(RECORDS FOR THIS EXERCISE)

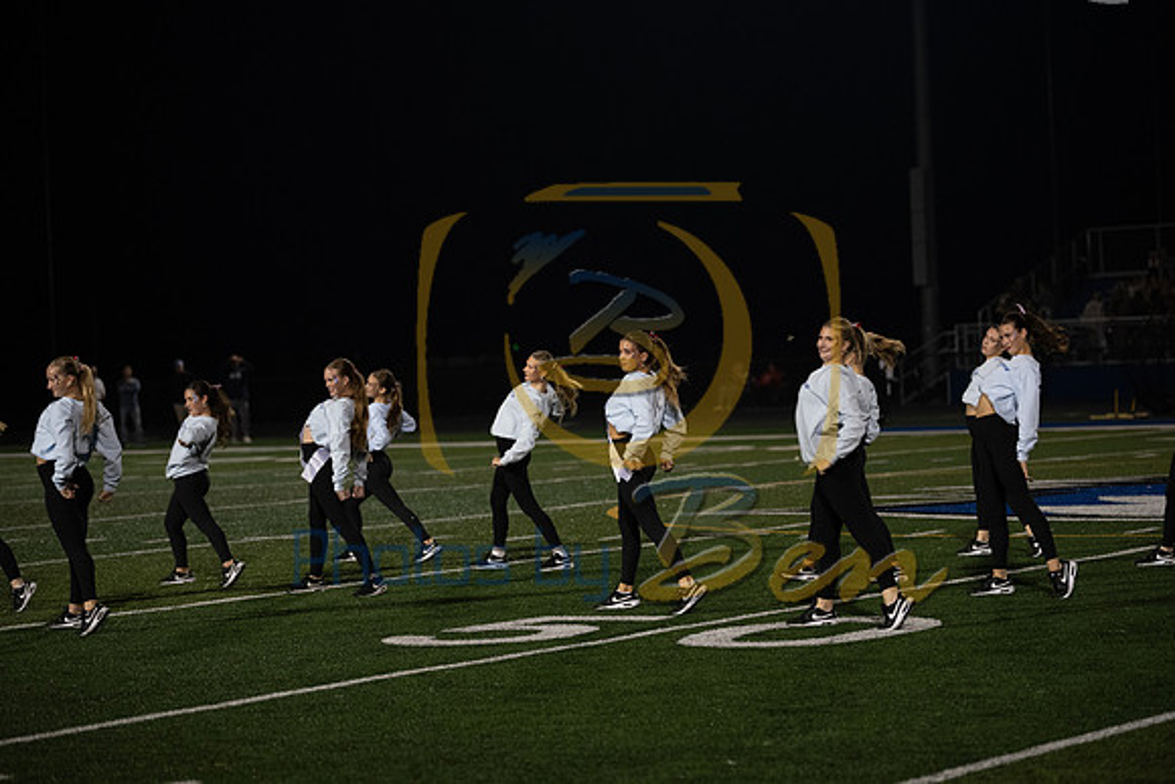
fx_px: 3917
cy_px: 392
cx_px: 588
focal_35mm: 120
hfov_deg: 17.1
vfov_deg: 11.4
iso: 2500
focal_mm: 120
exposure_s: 1/1000
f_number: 2.8
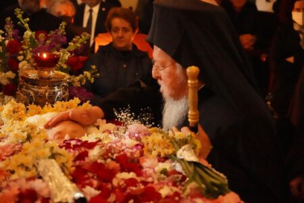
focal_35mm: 80
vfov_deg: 17.1
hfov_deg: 25.4
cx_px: 152
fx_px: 676
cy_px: 102
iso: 64000
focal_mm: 80
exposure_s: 1/640
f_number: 5.6
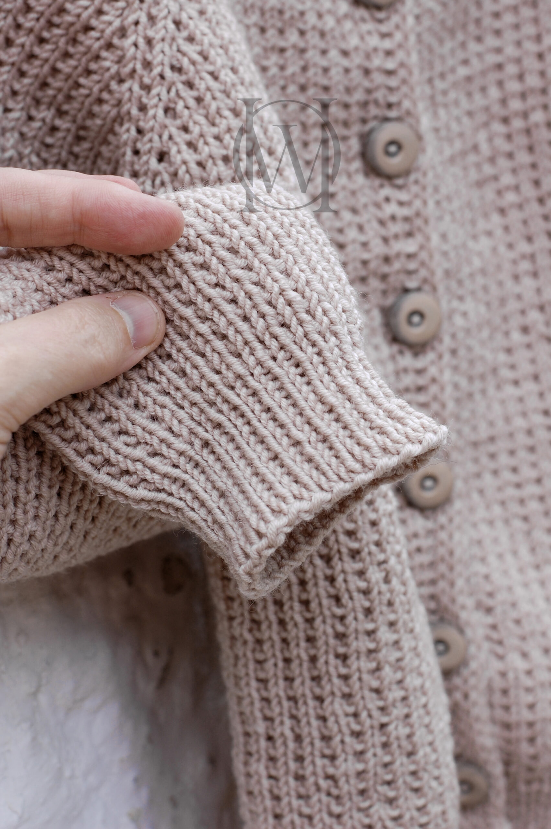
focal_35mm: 75
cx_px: 276
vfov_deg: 27.0
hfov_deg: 18.1
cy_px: 414
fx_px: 1725
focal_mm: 50
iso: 200
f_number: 6.3
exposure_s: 1/160
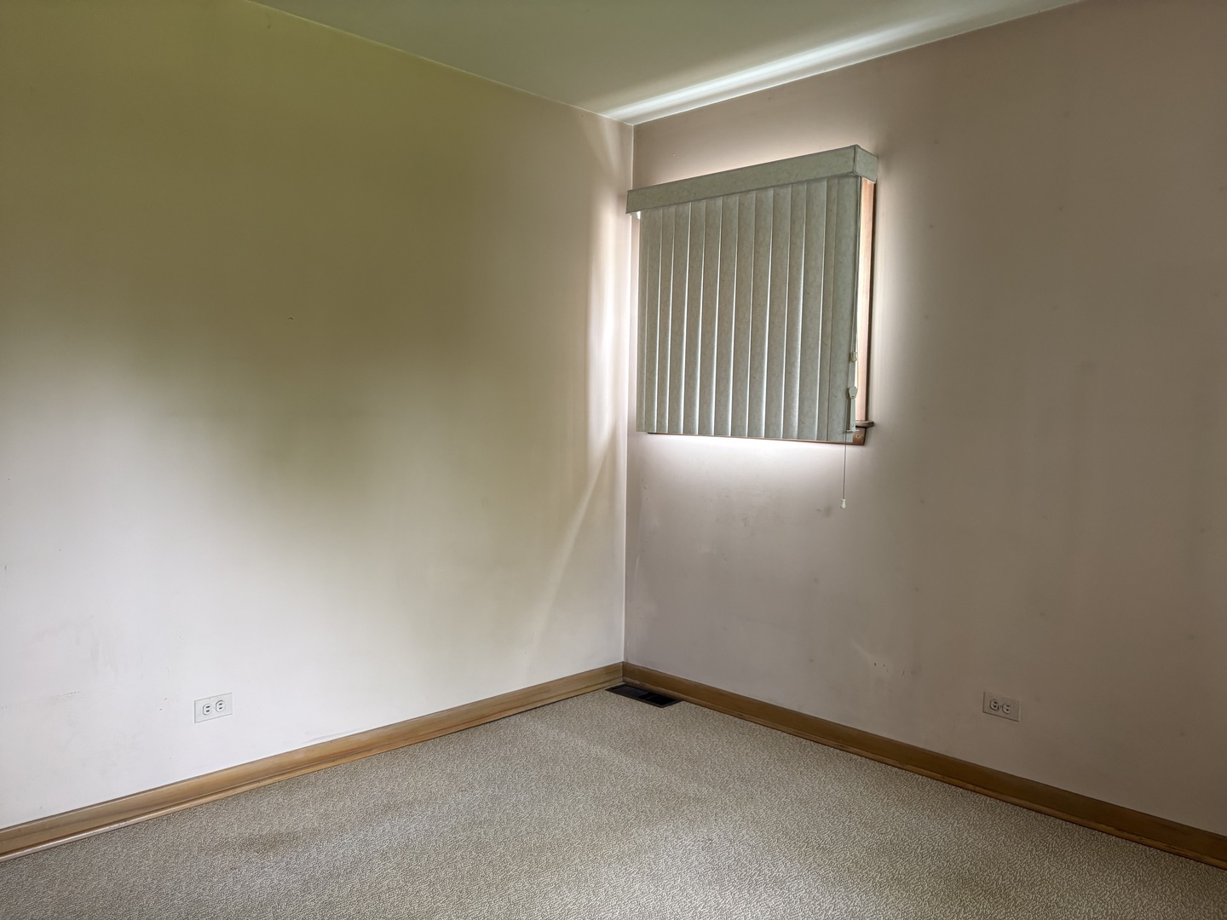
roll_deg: -1.2
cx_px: 614
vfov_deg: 53.1
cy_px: 460
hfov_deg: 67.3
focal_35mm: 26
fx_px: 922
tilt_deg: -4.5
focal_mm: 5.96
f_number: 1.6
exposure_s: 1/60
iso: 200
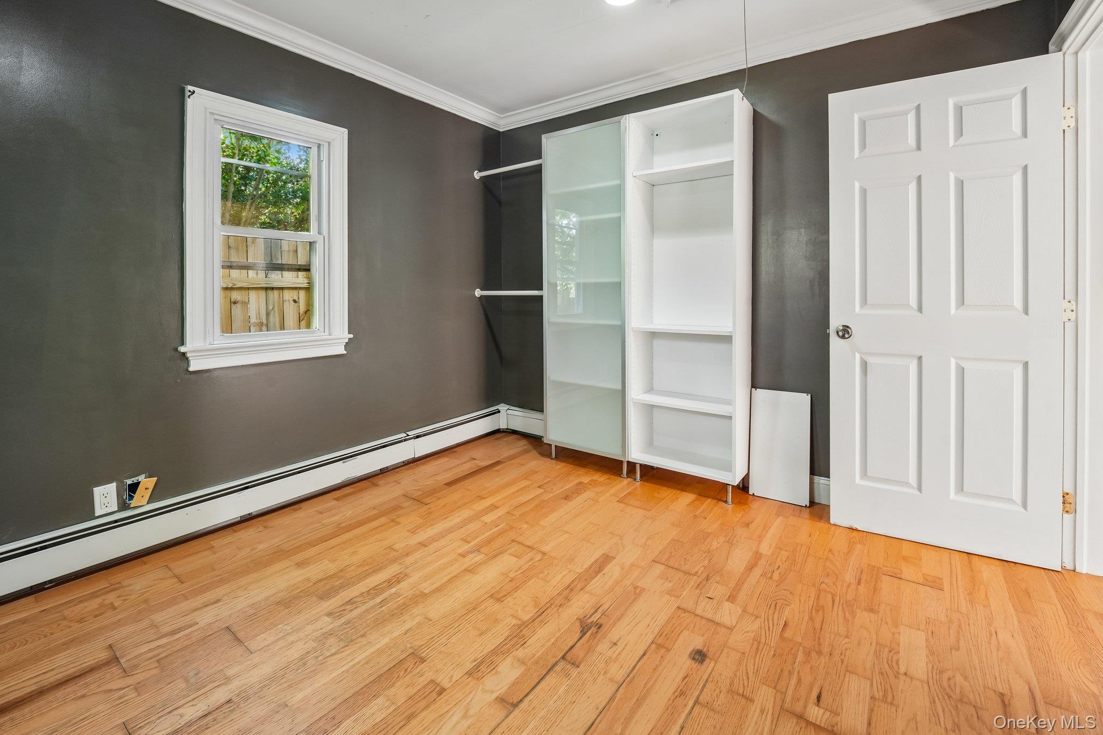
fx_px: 429
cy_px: 368
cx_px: 552
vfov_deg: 81.2
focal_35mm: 14
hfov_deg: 104.3
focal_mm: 14
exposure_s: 1/30
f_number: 7.1
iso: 1000
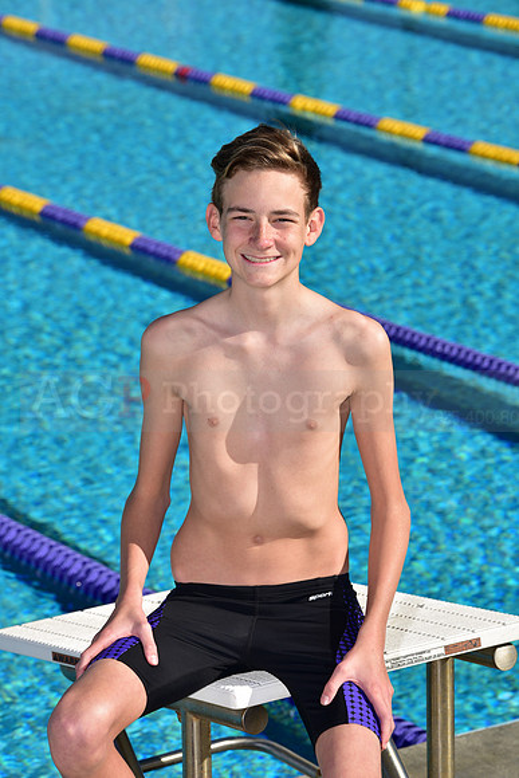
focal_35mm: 135
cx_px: 260
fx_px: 2917
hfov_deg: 10.2
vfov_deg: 15.2
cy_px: 389
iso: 64
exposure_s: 1/250
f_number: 8
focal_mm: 135
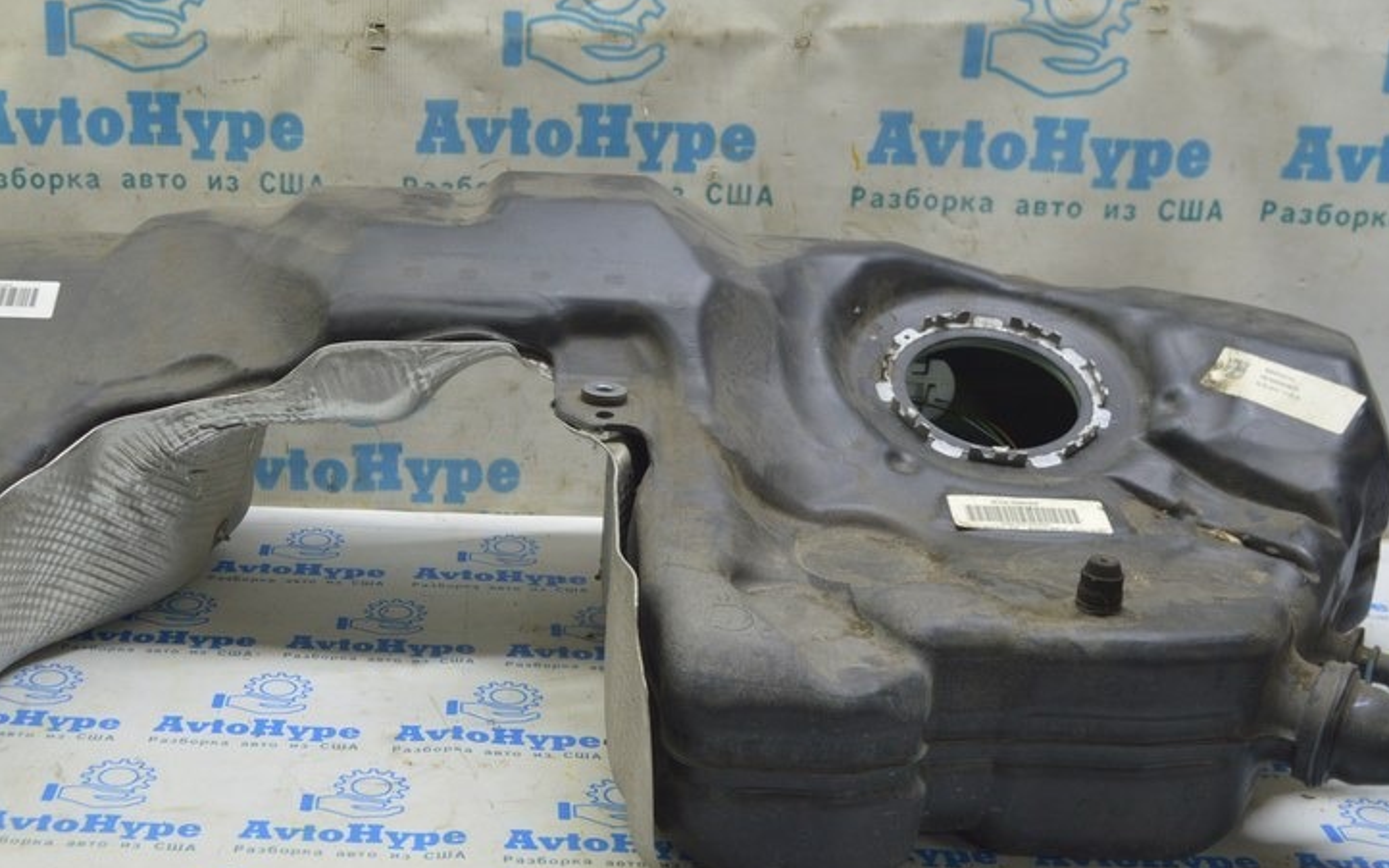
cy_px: 438
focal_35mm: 52
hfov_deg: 38.4
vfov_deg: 24.9
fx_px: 1968
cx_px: 458
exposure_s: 1/20
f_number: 5.6
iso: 400
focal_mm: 24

(TO-DO ITEM)
Output nothing but the records above, word for word, with the pictures removed.

(REPLY TO THE TASK)
fx_px: 3917
cy_px: 392
cx_px: 588
focal_35mm: 120
hfov_deg: 17.1
vfov_deg: 11.4
iso: 2500
focal_mm: 120
exposure_s: 1/1000
f_number: 2.8
focal_35mm: 80
vfov_deg: 17.1
hfov_deg: 25.4
cx_px: 152
fx_px: 676
cy_px: 102
iso: 64000
focal_mm: 80
exposure_s: 1/640
f_number: 5.6
focal_35mm: 75
cx_px: 276
vfov_deg: 27.0
hfov_deg: 18.1
cy_px: 414
fx_px: 1725
focal_mm: 50
iso: 200
f_number: 6.3
exposure_s: 1/160
roll_deg: -1.2
cx_px: 614
vfov_deg: 53.1
cy_px: 460
hfov_deg: 67.3
focal_35mm: 26
fx_px: 922
tilt_deg: -4.5
focal_mm: 5.96
f_number: 1.6
exposure_s: 1/60
iso: 200
fx_px: 429
cy_px: 368
cx_px: 552
vfov_deg: 81.2
focal_35mm: 14
hfov_deg: 104.3
focal_mm: 14
exposure_s: 1/30
f_number: 7.1
iso: 1000
focal_35mm: 135
cx_px: 260
fx_px: 2917
hfov_deg: 10.2
vfov_deg: 15.2
cy_px: 389
iso: 64
exposure_s: 1/250
f_number: 8
focal_mm: 135
cy_px: 438
focal_35mm: 52
hfov_deg: 38.4
vfov_deg: 24.9
fx_px: 1968
cx_px: 458
exposure_s: 1/20
f_number: 5.6
iso: 400
focal_mm: 24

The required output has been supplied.